Kenwood House

London NW3 7JR

Remodelled for the Earl of Mansfield by Robert Adam in 1764-73, white-stuccoed Kenwood House rises like a wedding cake above the greenery of north Hampstead Heath. It's one of north London's cultural highlights and a perfect target for a walk across the Heath. The house reopened in 2013 following painstaking restoration: highlights of Adam’s grand interior include the entrance hall (which doubled up as a dining room) and the over-the-top rococo Adam Library. There's also a top-class collection of paintings, the bequest of Edward Cecil Guinness, the brewing magnate and first Earl of Iveagh, who left the house to the nation on his death in 1927. He had impeccable taste: the works include one of Rembrandt’s most celebrated self-portraits and major paintings by Vermeer, Gainsborough and Turner.

Delightful landscaped grounds feature azalea gardens, ancient trees and lake, and a Henry Moore sculpture (just inside the gate to the west), while there's a fabulous view, rivalling that from Parliament Hill, from the hilltop just to the east of the house. Not forgetting an excellent café.

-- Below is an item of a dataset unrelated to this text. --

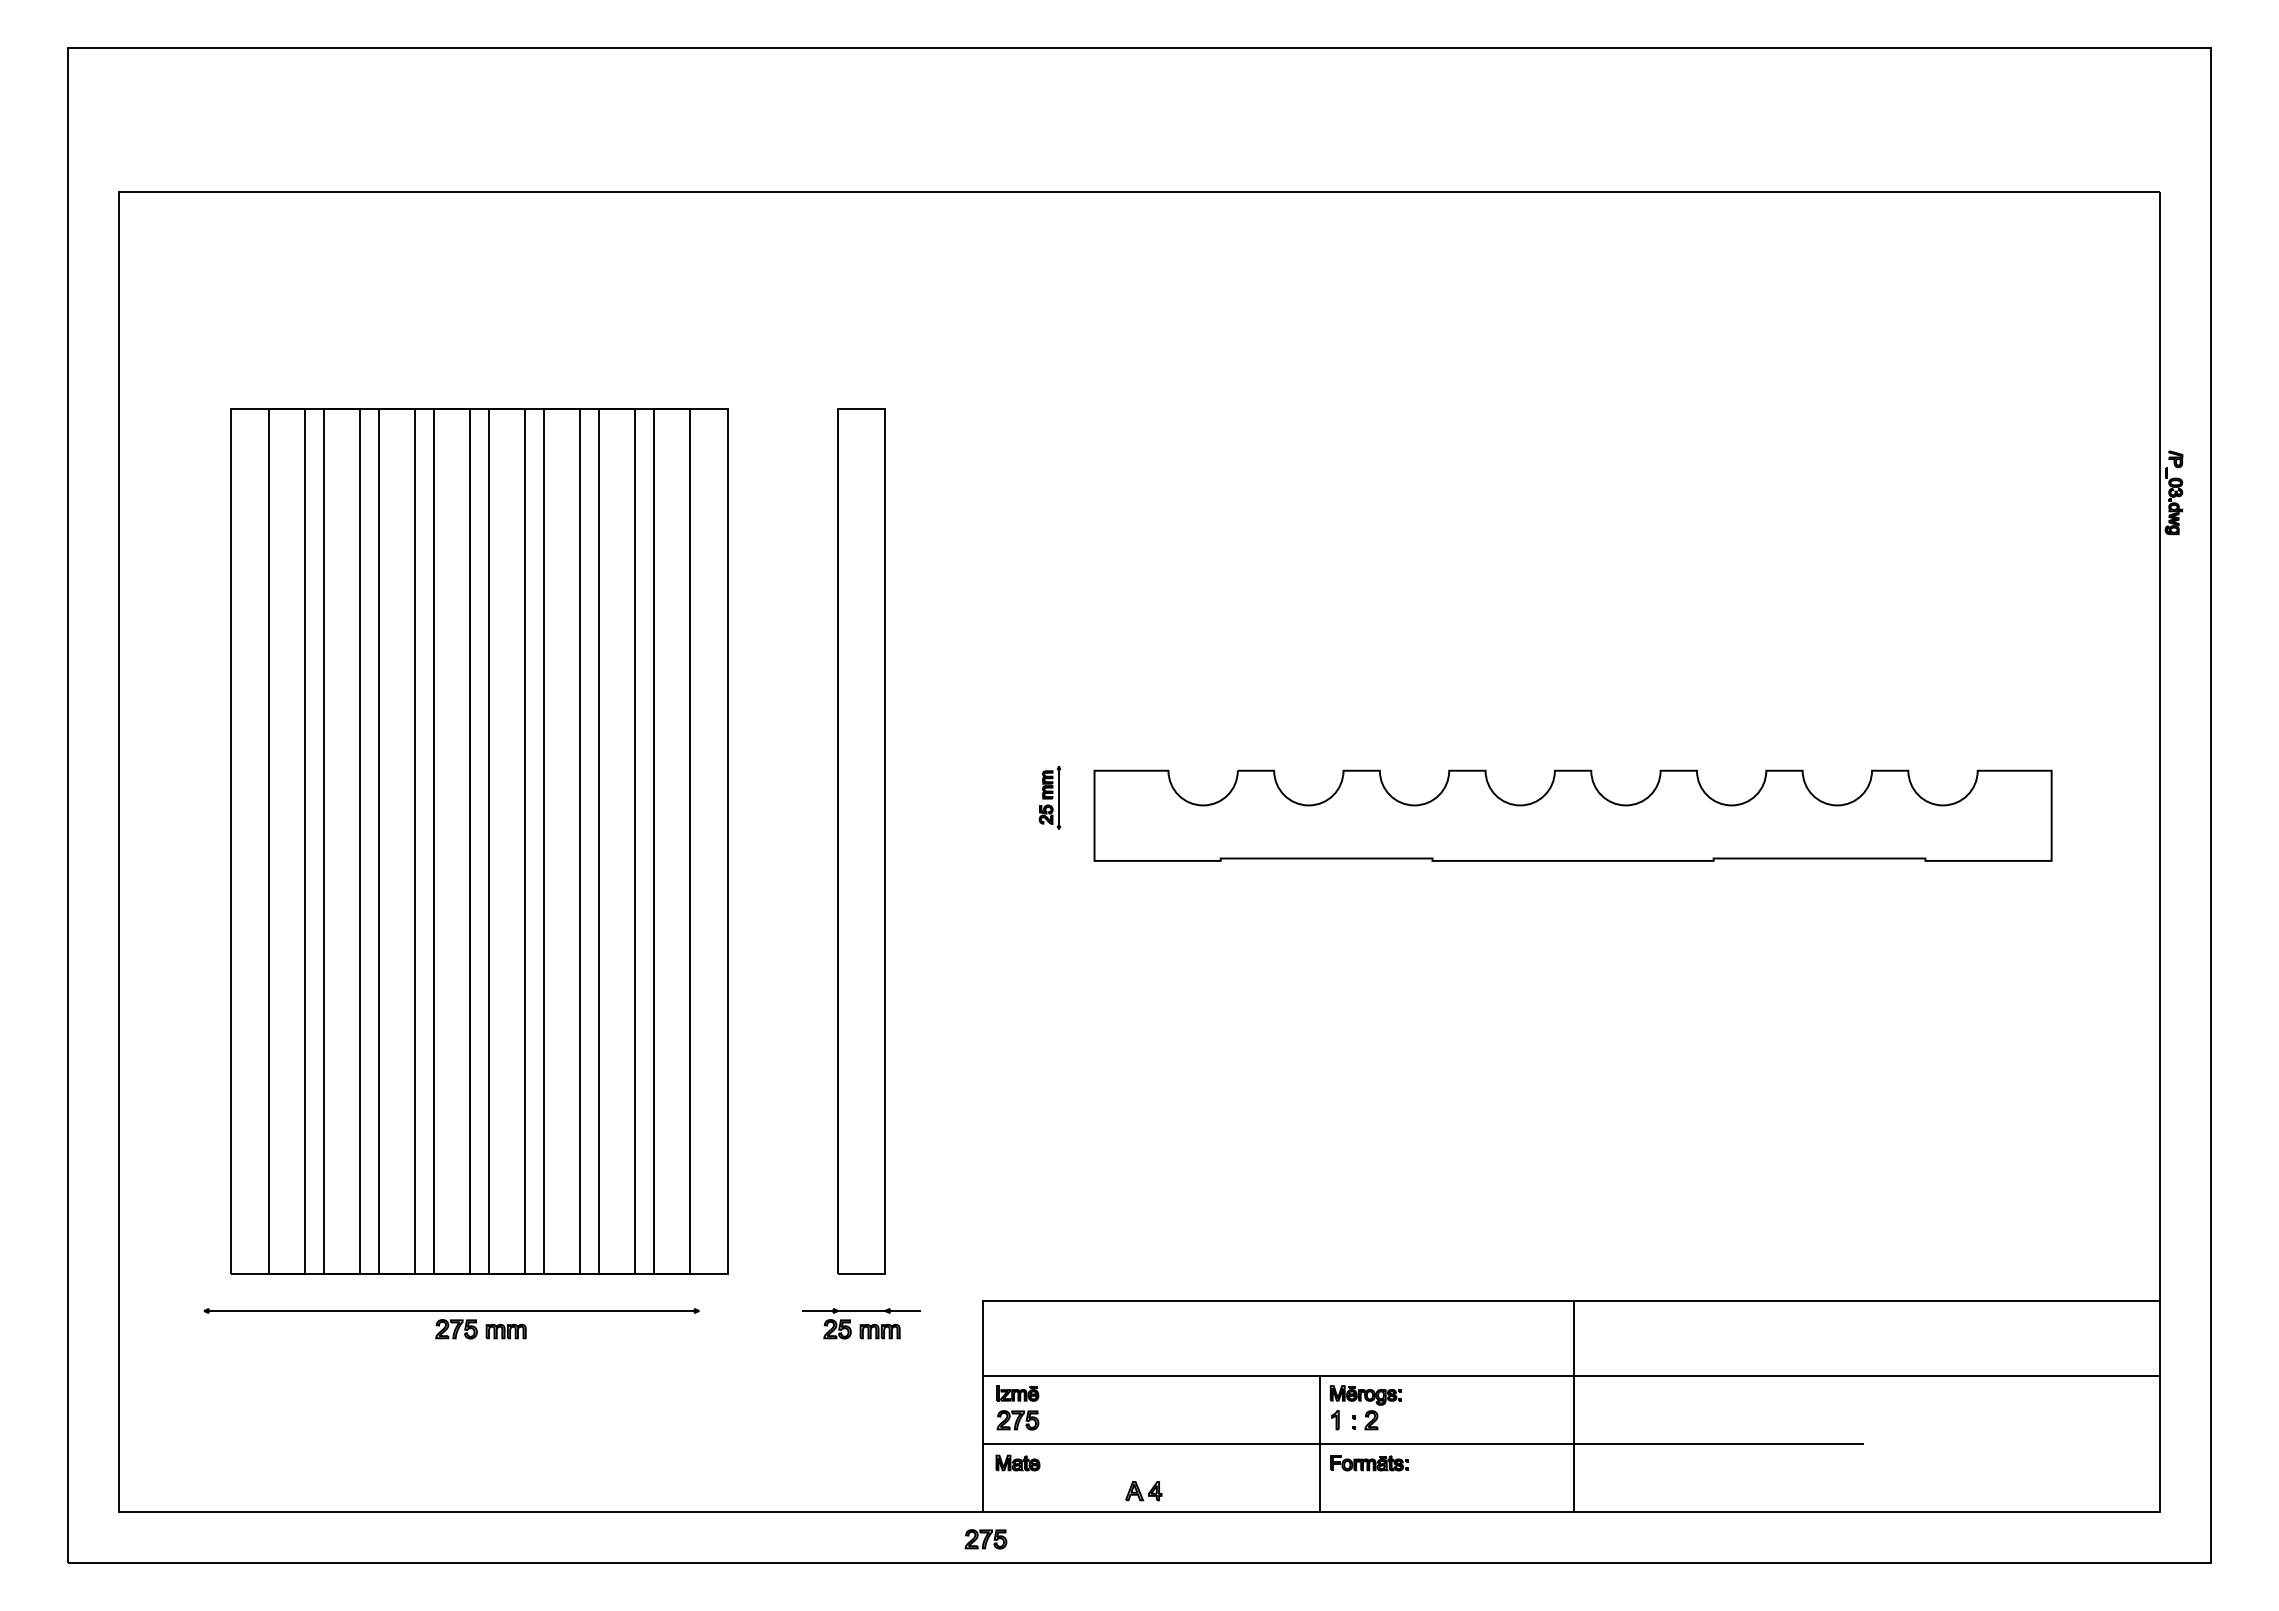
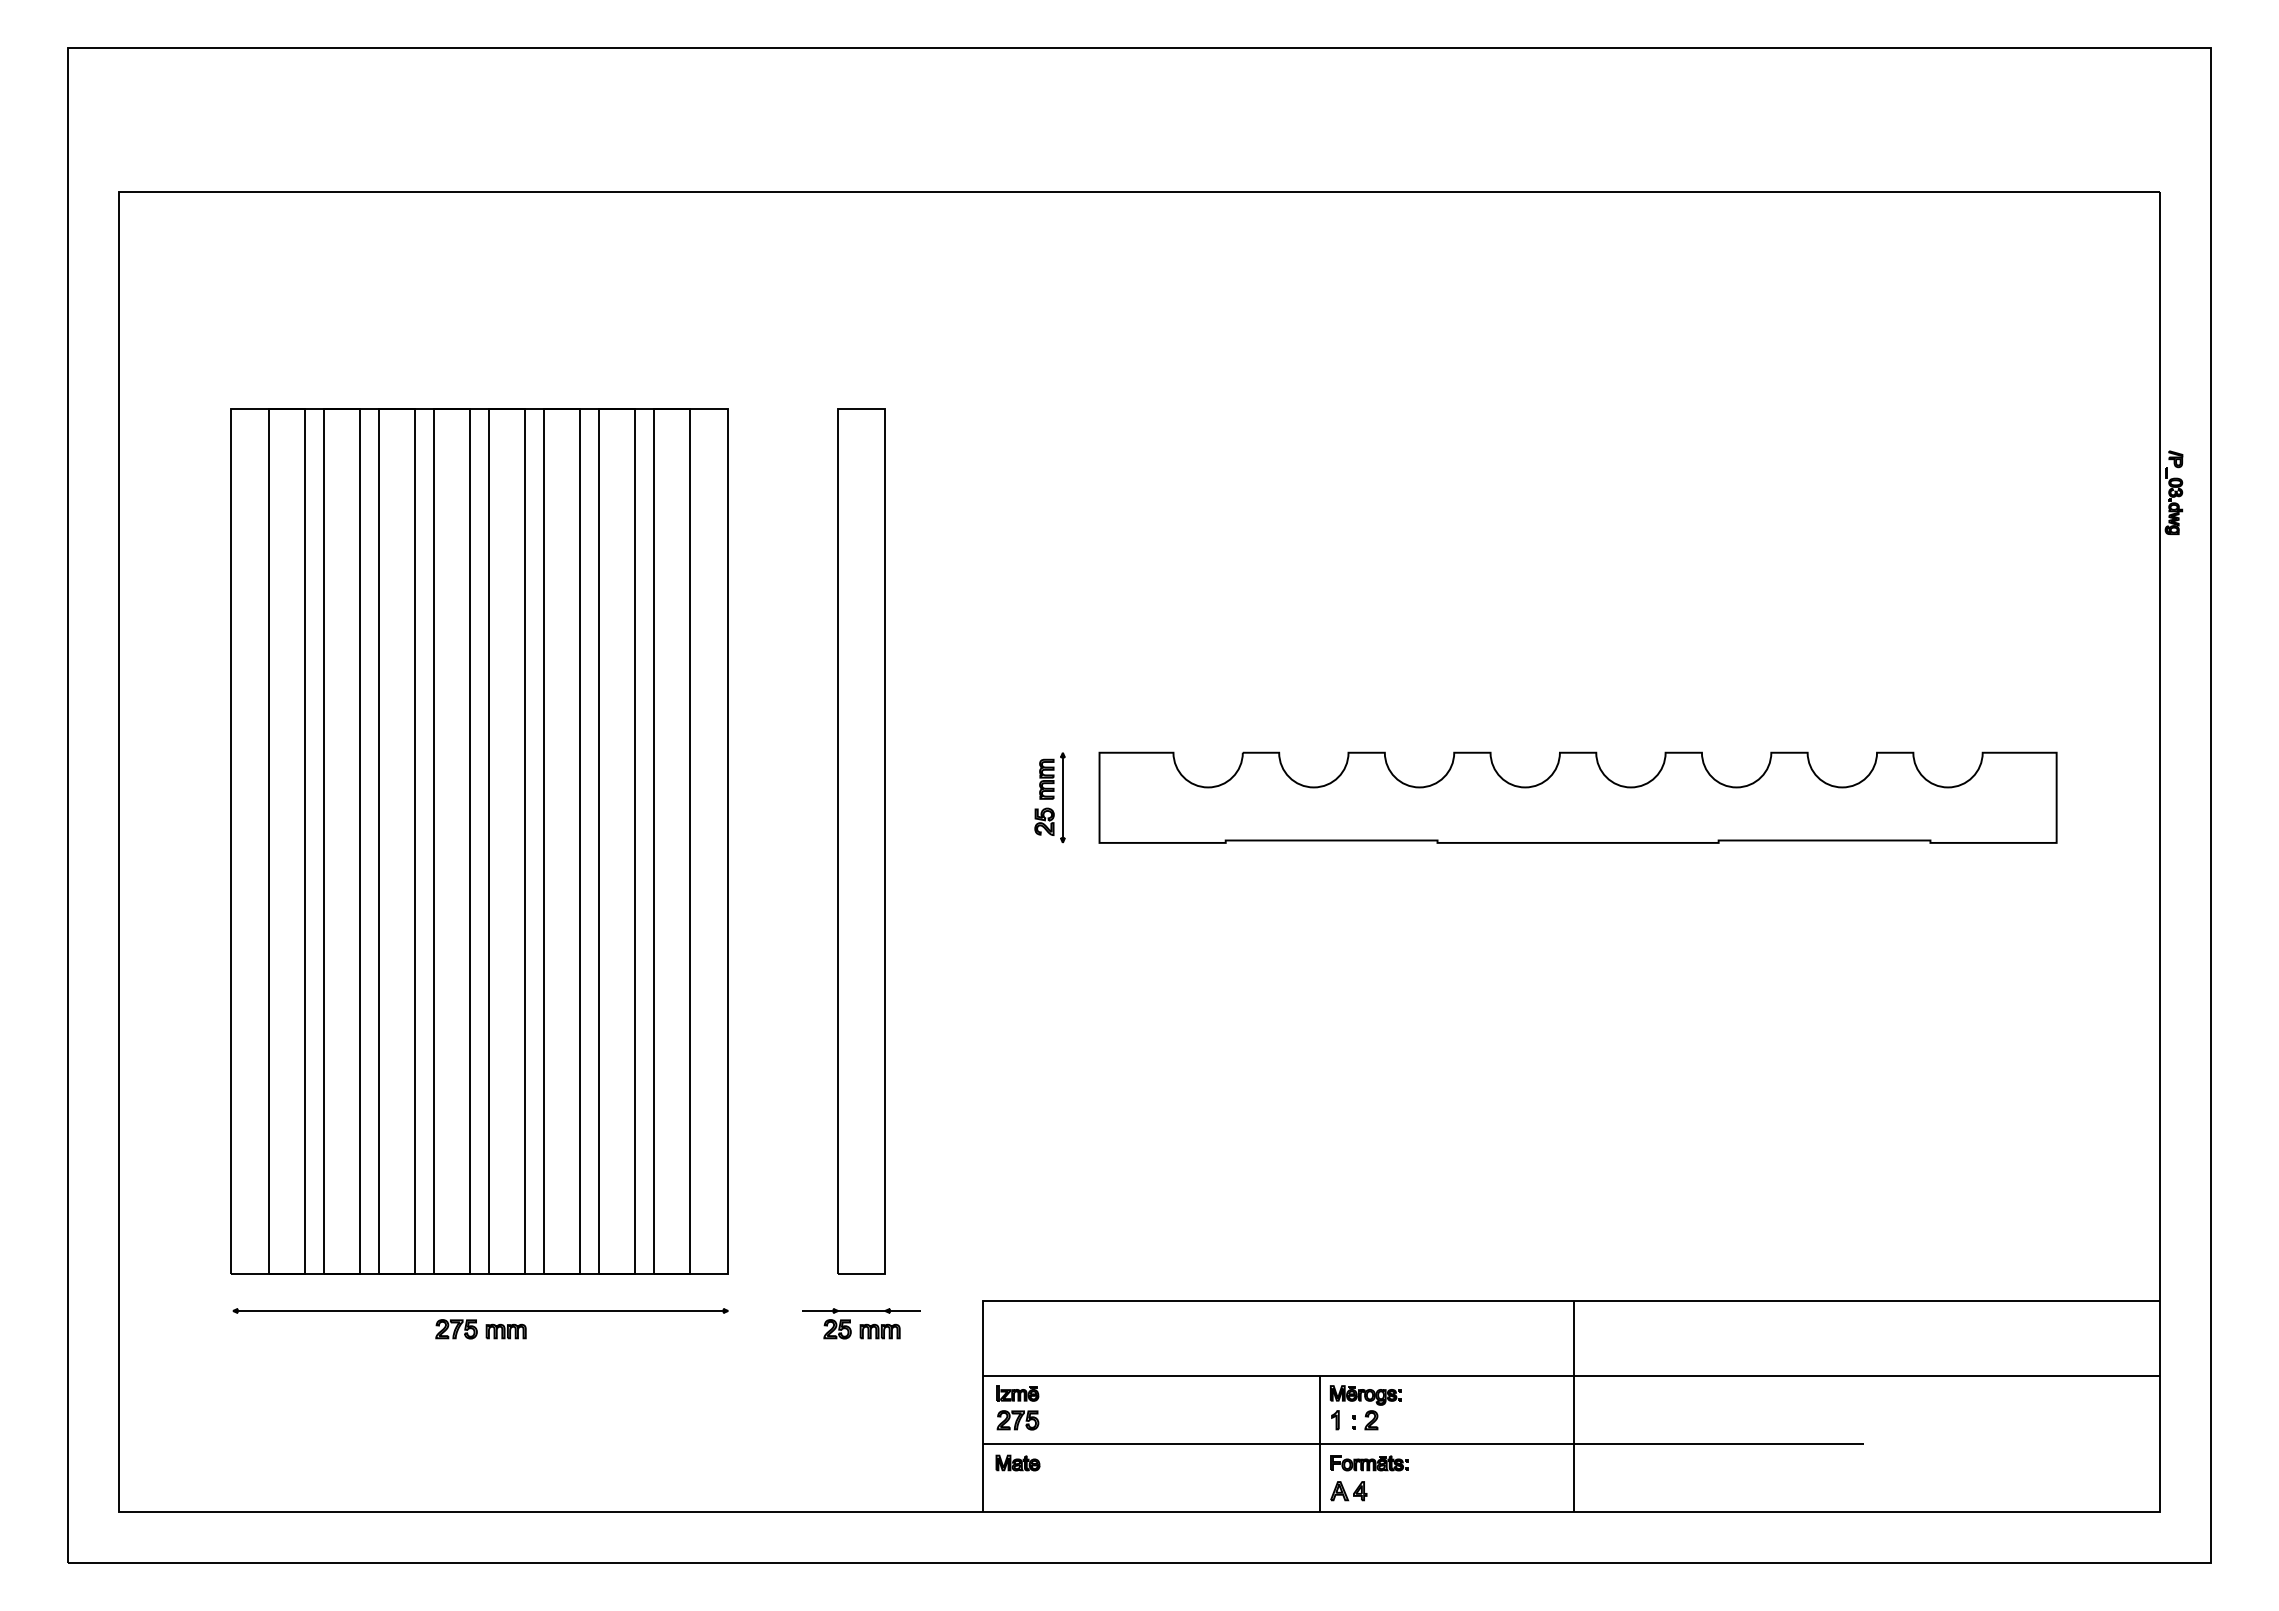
part at (1049, 797) size: 24x64 px -> 32x92 px
part at (1572, 815) position: (1572, 815) -> (1577, 797)
part at (451, 1310) position: (451, 1310) -> (480, 1310)
part at (1143, 1491) position: (1143, 1491) -> (1348, 1491)
part at (985, 1539): present -> none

In July and August, Kenwood hosts a series of eight Saturday night ‘picnic concerts’, with the lake providing a backdrop to the stage. These are a big money-earner, paying for the upkeep of Kenwood, but in truth the programming tends to be a bit cheesy, with MOR and popular classics (culminating in fireworks) the order of the day. Admission is quite steep but you can hear it (faintly) and see any fireworks by joining the crowds of free picnickers on the adjoining hill.